The Importance of STEM
If the U.S. continues to buck the global urbanization trend, the impact of technology will likely be a factor. Technologies such as network security, software/web development and cloud integration — to name a few — are changing the landscape of rural and suburban areas across the country. All are prompting new jobs and a focus on education, particularly in STEM (science, technology, engineering and mathematics) fields. This goes hand in hand with FiveThirtyEight’s report that “growth in … educated rural areas is accelerating and is at its highest rate in eight years.”
To keep up with the demand for educated workers, STEM after-school programs are gaining popularity in schools, according to Level Up Village. According to U.S. News & World Report, such programs increase students’ interest in the STEM fields.
New Technologies
It shouldn’t be surprising that newer technologies are also migrating to more rural areas and low-density suburbs. These locations offer lower property costs than cities, according to The Atlantic’s CityLab, and are attractive to young workers who want to start families in affordable areas.
Northrop Grumman opened an IT facility in Canonsburg, PA — a suburb of Pittsburgh — in 2000. The site offers software as a service delivery and hosted 24/7/365 support accessible via a virtual private network. For instance, OpenTrac Enterprise is a web-based enterprise resource planning system designed for the manufacturing industry. Business owners can use it to supply and purchase their material.

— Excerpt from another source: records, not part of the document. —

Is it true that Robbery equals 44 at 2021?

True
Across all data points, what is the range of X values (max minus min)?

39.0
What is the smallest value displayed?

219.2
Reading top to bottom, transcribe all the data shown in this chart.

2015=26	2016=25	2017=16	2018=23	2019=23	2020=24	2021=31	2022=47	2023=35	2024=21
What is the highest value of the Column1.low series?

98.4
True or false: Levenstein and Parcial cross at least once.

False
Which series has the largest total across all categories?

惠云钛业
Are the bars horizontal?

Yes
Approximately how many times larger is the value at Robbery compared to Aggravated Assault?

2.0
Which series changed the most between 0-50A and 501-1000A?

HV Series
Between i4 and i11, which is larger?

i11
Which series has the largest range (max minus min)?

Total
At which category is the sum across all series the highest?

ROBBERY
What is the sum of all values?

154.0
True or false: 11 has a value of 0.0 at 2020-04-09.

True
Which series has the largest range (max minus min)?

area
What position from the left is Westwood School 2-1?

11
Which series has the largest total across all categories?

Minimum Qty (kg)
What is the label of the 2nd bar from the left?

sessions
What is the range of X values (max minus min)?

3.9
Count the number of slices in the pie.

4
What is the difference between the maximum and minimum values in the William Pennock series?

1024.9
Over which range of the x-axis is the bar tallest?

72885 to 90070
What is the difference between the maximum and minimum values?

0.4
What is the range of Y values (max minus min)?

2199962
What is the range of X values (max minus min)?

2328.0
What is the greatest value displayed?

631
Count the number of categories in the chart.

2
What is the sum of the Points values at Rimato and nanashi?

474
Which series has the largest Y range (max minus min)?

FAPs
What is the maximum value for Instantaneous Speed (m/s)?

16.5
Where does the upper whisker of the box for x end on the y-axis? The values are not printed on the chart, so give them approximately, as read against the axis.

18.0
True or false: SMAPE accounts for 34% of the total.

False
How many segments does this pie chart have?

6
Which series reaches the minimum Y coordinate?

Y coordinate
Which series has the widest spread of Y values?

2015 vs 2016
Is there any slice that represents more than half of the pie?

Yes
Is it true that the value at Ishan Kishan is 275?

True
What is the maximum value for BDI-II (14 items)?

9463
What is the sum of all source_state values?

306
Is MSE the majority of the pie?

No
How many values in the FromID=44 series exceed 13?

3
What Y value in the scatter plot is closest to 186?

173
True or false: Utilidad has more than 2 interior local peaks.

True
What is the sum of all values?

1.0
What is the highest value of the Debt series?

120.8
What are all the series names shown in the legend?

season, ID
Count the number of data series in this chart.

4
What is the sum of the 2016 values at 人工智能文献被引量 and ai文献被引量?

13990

OpenTrac Enterprise is an advanced tracking solution for precise and rapid inventory administration. The web-based manufacturing and warehousing system tracks the life cycle of inventory and scales from a single warehouse to multiple locations. Using such technologies, OpenTrac users manage intra-company inventories, as well as inter-company, remote 3rd party and customer inventories, from anywhere.
Suburbs Versus Cities
As Stony Brook University finance professor Noah Smith argued in a Bloomberg piece, an area like Redwood City, California, may look like a suburb, but its population density rivals that of an urban area. As he notes, “Today’s fast-growing suburb is tomorrow’s urban area. In other words, the great urban revival might not be ending, it might just be relocating.”